* [What is required] Switch each "Transcribe" in the data below to "Copy", and write the lines out again with everything else left as is.

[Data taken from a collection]
%%
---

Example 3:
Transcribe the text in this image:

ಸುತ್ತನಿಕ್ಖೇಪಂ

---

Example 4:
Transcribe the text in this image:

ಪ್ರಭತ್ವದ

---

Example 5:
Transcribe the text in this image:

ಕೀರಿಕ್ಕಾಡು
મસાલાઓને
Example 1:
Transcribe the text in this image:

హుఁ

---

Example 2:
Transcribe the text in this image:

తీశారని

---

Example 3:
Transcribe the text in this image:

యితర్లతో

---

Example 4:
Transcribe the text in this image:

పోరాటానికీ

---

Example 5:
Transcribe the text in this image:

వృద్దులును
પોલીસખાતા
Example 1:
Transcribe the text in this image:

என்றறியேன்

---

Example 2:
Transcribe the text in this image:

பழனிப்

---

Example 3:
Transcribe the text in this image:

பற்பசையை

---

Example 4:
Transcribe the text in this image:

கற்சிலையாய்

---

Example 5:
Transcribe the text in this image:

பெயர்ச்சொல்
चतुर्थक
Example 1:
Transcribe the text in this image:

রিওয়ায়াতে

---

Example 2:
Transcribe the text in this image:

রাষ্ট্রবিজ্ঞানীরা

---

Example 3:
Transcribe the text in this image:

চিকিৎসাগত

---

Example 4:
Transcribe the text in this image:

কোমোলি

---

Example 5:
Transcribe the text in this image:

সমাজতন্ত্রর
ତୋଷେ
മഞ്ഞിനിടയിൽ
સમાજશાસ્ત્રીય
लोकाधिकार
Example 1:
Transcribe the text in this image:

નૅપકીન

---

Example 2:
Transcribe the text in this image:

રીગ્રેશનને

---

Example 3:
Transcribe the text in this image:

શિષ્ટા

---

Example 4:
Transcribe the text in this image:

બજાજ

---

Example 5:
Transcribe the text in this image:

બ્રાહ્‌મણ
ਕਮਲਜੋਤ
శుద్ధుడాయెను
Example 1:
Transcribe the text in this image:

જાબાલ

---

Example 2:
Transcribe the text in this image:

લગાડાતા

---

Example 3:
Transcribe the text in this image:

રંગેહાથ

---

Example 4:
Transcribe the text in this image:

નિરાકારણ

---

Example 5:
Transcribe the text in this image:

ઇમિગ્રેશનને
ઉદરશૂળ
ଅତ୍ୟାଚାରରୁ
%%
* [The response]
---

Example 3:
Copy the text in this image:

ಸುತ್ತನಿಕ್ಖೇಪಂ

---

Example 4:
Copy the text in this image:

ಪ್ರಭತ್ವದ

---

Example 5:
Copy the text in this image:

ಕೀರಿಕ್ಕಾಡು
મસાલાઓને
Example 1:
Copy the text in this image:

హుఁ

---

Example 2:
Copy the text in this image:

తీశారని

---

Example 3:
Copy the text in this image:

యితర్లతో

---

Example 4:
Copy the text in this image:

పోరాటానికీ

---

Example 5:
Copy the text in this image:

వృద్దులును
પોલીસખાતા
Example 1:
Copy the text in this image:

என்றறியேன்

---

Example 2:
Copy the text in this image:

பழனிப்

---

Example 3:
Copy the text in this image:

பற்பசையை

---

Example 4:
Copy the text in this image:

கற்சிலையாய்

---

Example 5:
Copy the text in this image:

பெயர்ச்சொல்
चतुर्थक
Example 1:
Copy the text in this image:

রিওয়ায়াতে

---

Example 2:
Copy the text in this image:

রাষ্ট্রবিজ্ঞানীরা

---

Example 3:
Copy the text in this image:

চিকিৎসাগত

---

Example 4:
Copy the text in this image:

কোমোলি

---

Example 5:
Copy the text in this image:

সমাজতন্ত্রর
ତୋଷେ
മഞ്ഞിനിടയിൽ
સમાજશાસ્ત્રીય
लोकाधिकार
Example 1:
Copy the text in this image:

નૅપકીન

---

Example 2:
Copy the text in this image:

રીગ્રેશનને

---

Example 3:
Copy the text in this image:

શિષ્ટા

---

Example 4:
Copy the text in this image:

બજાજ

---

Example 5:
Copy the text in this image:

બ્રાહ્‌મણ
ਕਮਲਜੋਤ
శుద్ధుడాయెను
Example 1:
Copy the text in this image:

જાબાલ

---

Example 2:
Copy the text in this image:

લગાડાતા

---

Example 3:
Copy the text in this image:

રંગેહાથ

---

Example 4:
Copy the text in this image:

નિરાકારણ

---

Example 5:
Copy the text in this image:

ઇમિગ્રેશનને
ઉદરશૂળ
ଅତ୍ୟାଚାରରୁ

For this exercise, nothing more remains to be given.